En la explanada de la estación de tren, en el espacio de apenas 50 metros entre el párking de autobuses y los andenes hay una invasión de solidaridad que lo inunda todo. Diría uno que es Nochebuena si no estuviéramos en septiembre. Decenas de voluntarios han organizado la bienvenida, con mesas llenas de comida, puestos de ropa y zapatos, bolsas llenas de chocolatinas, agua, galletas y panecillos, cajas de mantas, chaquetas y hasta un expositor de carritos de bebé de marca en perfecto estado.

Cada grupo que llega es recibido con aplausos y silbidos, como se recibe a un equipo de fútbol cuando vuelve con el trofeo a casa. A ellos se les ilumina la cara cuando escuchan un saludo en su idioma. Los hace Ahmad Alahad, un joven refugiado sirio de 21 años que lleva uno y medio viviendo en Austria y ha venido a echar una mano. Se mete en el coche de la policía y con la radio y el altavoz da la bienvenida cuando se abren las puertas del autocar. Acostumbrado a la hostilidad de Budapest no se entiende muy bien lo que aquí está ocurriendo.

–«Les doy la bienvenida. Les digo que estén tranquilos, que pueden coger lo que quieran y que el tren que les va a llevar es gratis».

– «¿Y qué dicen ellos?»

–«Dicen gracias, gracias. Y que dios les bendiga».

Está con Eva, vienen de Klosterneuburg, convocados a través de una iniciativa solidaria por las redes sociales. Como todos los que han venido, civiles voluntarios, que dejan su rutina para venir hasta la frontera. Aquí nadie se aburre, hay mucho que hacer y se mueven todos en una generosa coreografía. Aquel lleva platos de arroz. El otro reparte peluches. Y éste, chaquetas porque muchos vienen en manga corta y aquí hoy hace frío y llueve.

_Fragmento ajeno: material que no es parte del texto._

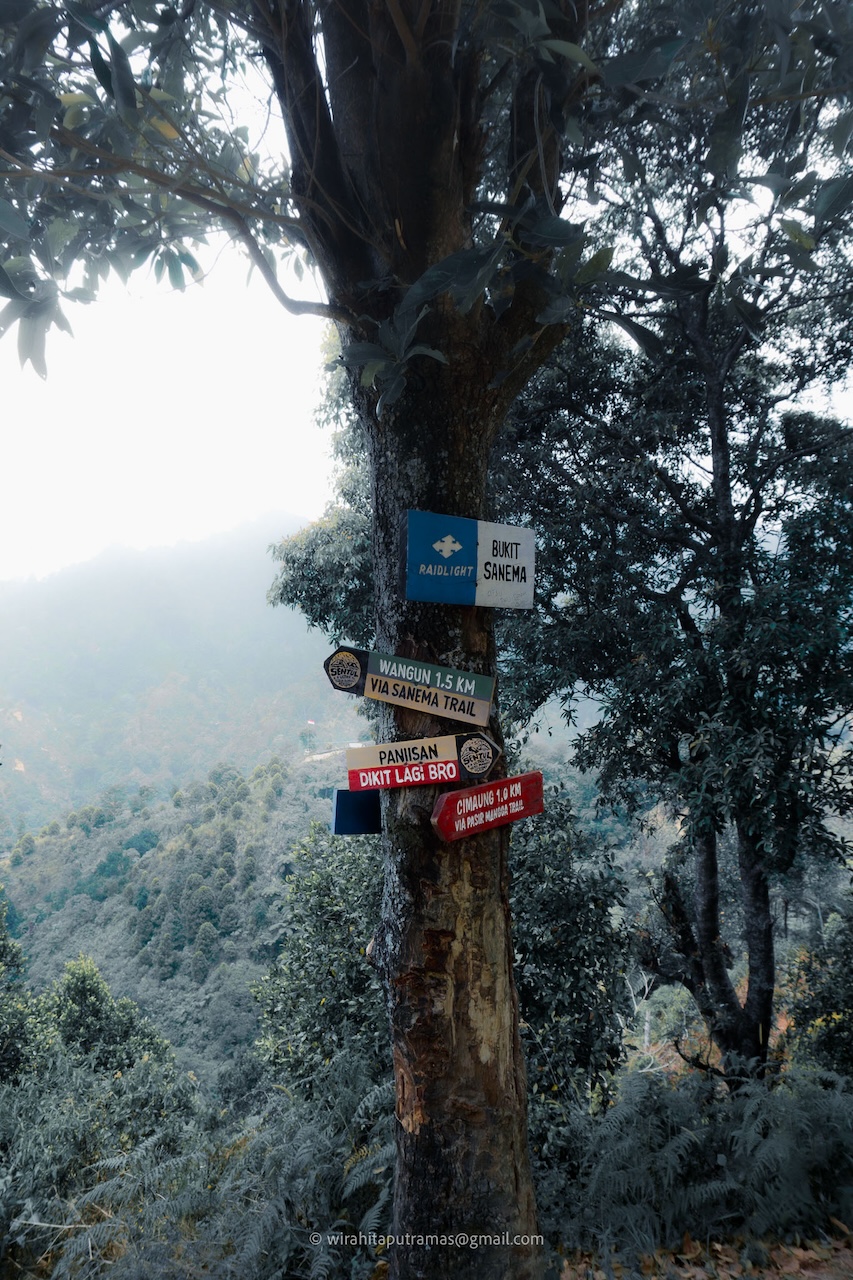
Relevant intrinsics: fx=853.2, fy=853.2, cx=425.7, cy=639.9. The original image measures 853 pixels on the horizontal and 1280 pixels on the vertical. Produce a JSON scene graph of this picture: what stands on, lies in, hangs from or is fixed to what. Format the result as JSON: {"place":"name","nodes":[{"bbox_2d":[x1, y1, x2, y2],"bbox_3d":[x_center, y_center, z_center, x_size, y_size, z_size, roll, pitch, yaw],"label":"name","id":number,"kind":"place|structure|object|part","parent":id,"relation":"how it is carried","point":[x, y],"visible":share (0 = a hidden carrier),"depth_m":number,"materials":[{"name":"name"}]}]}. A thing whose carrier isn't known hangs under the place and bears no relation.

Un niño de unos nueve años no ha puesto los dos pies en el suelo y ya tiene colocados un gorro de bombero, unas gafas de juguete, dos peluches, un zumo, galletas, patatas y todavía se le acercan los voluntarios a ofrecerle cosas.

El día de ayer fue muy duro. Sin dormir apenas en la estación maloliente se lanzaron a una caminata de casi 30 kilómetros hasta que la vergüenza se hizo tan evidente que el Gobierno húngaro tuvo que movilizar 100 autobuses para acercar a la multitud hasta la frontera. Y han sido casi ocho horas, cuatro en un viejo autobús en el que se colaba la lluvia y otras cuatro parados en un atasco para finalmente recorrer el último kilómetro caminando.

–«¡No más Hungría!», grita Stephanie, una chica que abre los brazos a un anciano con los pies vendados.

–«¿Qué te parece todo esto?», le pregunto.

–«Es una gran vergüenza para Europa. Y un gran fracaso político. Vivimos con una gran brecha que la gente que no tiene nada no va a aceptar por mucho tiempo más. Y ante este reto puedes decidir si quieres ser un capullo o una persona. No queremos ser capullos».

Esto es lo que pasa cuando el de arriba se encoge de hombros. Esta estampa horizontal que pintan las sociedades cuando se meten en el fango que no quieren pisar sus dirigentes. Aquí hay un campo de trabajo con plazas libres para primeros ministros. Vengan los que quieran. Total, lo único que pueden perder es alguna lágrima al ver la cara de asombro de los niños con la nariz pegada al cristal de los autobuses.